Was heißt das nun für die Pläne, in Gladbeck eine „Haldenwelt“ im Rahmen der Internationalen Gartenausstellung 2027 (IGA 2027) zu errichten?

Wie befürchtet ist die "Haldenwelt" -mit der Mottbruchhalde als Kernstück- zwischenzeitlich ganz aus den Plänen der IGA2027 herausgefallen und durch ein anderes Projekt ersetzt worden, das nicht in Gladbeck liegt.
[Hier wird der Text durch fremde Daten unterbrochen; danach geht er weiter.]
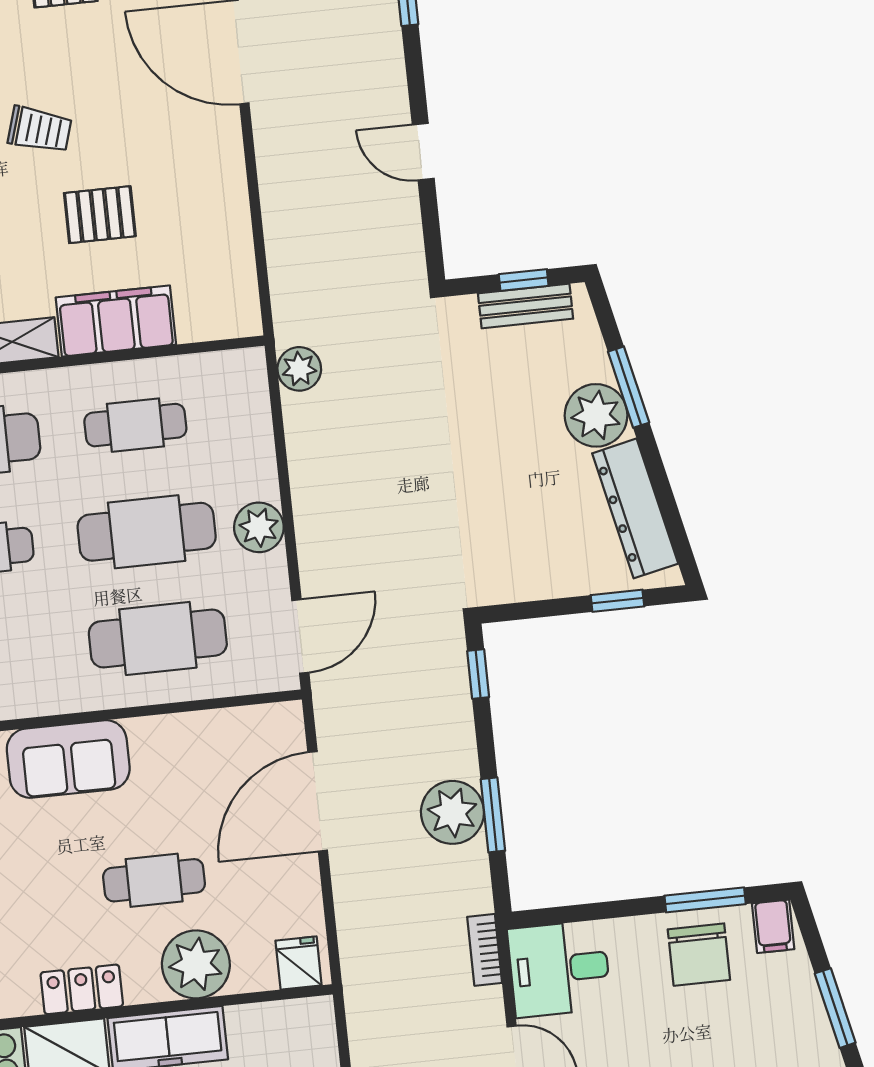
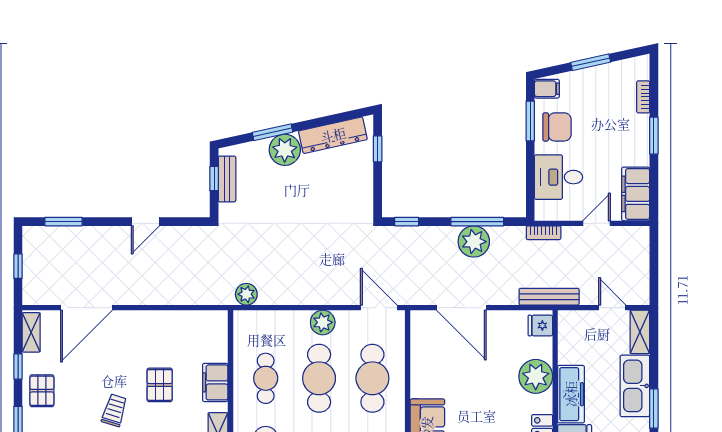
filing cabinet: (116, 321) -> (215, 382), width x0.67, depth x0.86
window: (493, 815) -> (477, 222), width x1.44
cafe table: (154, 880) -> (492, 393), removed
desk: (559, 969) -> (559, 177), moved, turned 90
bench: (358, 974) -> (549, 297), added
Die Behauptungen, dass die IGA2027-Planungen von der Windenergieanlage nicht behindert würden, waren also offensichtlich nur zur Beruhigung der Bürger dahergesagt. Es besteht noch die Hoffnung, dass aus einigen anderen Fördertöpfen des Landes NRW Geld zur Gestaltung der Halde genehmigt wird. Doch die gewaltige Projektqualität einer IGA, die auch die angrenzenden Halden und Bereiche bis nach Wittringen und zur Tetraederhalde in Bottrop zu einem überregional bedeutsamen Gesamtprojekt vereinigen sollte, wird dies nicht entferntesten erreichen. Eine Investition von insgesamt über 150 Millionen € in die Lebensqualität der Bürger des Ruhrgebietes wurde durch den Bau eines einzelnen, im Gesamtrahmen der Energiewende völlig unbedeutenden Windrades verhindert. Das ist schäbig und unverzeihlich.

Nun muss abgewartet werden wie sich der Betrieb des großen Windstromgenerators, der im Herbst starten soll, im näheren Umfeld der Halde auswirkt. Sollten sich eine unzumutbare Geräuschkulisse oder Einschränkungen des Allgemeinbefindens durch den unhörbaren, aber dennoch auf die Menschen wirkenden Infraschall ergeben, oder sollte die Wirkung der rotierenden 70m-Flügel, hoch oben über der dicht angrenzenden Bebauung sehr bedrohlich wirken, müssen wir auf den erfolgreichen Ausgang der noch offenen Gerichtsprozesse gegen das Windrad  hoffen. Darauf haben wir nun aber praktisch keinen Einfluss mehr, die Entscheidungen liegen beim Gericht.